> [課題 A]:
記録のすべての行を、「番号」と「内容」の2列からなるMarkdownの表に整えなさい。空行と画像は解答に含めないこと。

今回は、私たちはどのような流れでストレスを感知し、対処しているのかを整理しながら、
ストレスへの対処策を増やせるヒントを得ていきたいと思います。
ストレスの認知
ストレスを受けた際に、そのストレスを認知し、
どのような対処法が可能か判断して実行する一連の動きを「ストレスマネジメント」といいます。
ストレスマネジメントの中で、ストレスへの具体的な対処を「コーピング」といいます。
ラザルスのストレスコーピング理論では、
ストレス反応は「認知的評価と対処(コーピング)」よって決定するとされています。
①ストレッサーによる刺激→
②認知的評価
[そのストレスに対処が必要かどうか(一次評価)→対処が可能かどうか(二次評価)]→
③ストレス対処
[問題焦点型or情動焦点型]
ストレッサー
ストレッサーの種類はさまざまです。
「暑い寒い」等の温度などの気候から、上司からのパワハラまで、ありとあらゆる「刺激」を私たちは受けています。
それらの「刺激」を「ストレッサー」と言います。
ストレッサーの全てが私たちにとって「ストレス」になるわけではなく、
「有害な刺激」として「ストレス」になるには、一次評価と二次評価という段階を経ます。

> [課題 B]:
資料について、次の問いに答えなさい。
(i) ストレスへの具体的な対処を何というか。
(ii) ラザルスのストレスコーピング理論では、ストレス反応は何によって決定するとされているか。
(iii) ストレッサーが「ストレス」になるまでに経る段階は何か。

収集データ

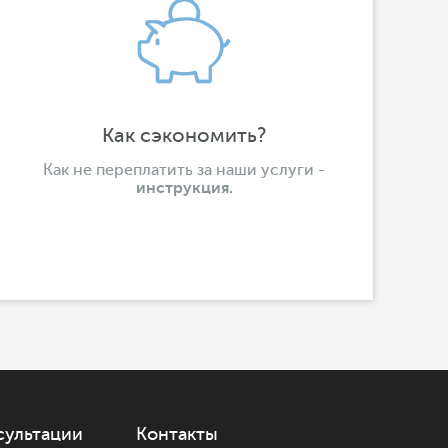
Как сэкономить?
Как не переплатить за наши услуги -
инструкция.
сультации
Контакты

> [解答 A]:
| 番号 | 内容 |
|---|---|
| 1 | Как сэкономить? |
| 2 | Как не переплатить за наши услуги - |
| 3 | инструкция. |
| 4 | сультации |
| 5 | Контакты |

> [解答 B]:
(i) コーピング
(ii) 認知的評価と対処(コーピング)
(iii) 一次評価と二次評価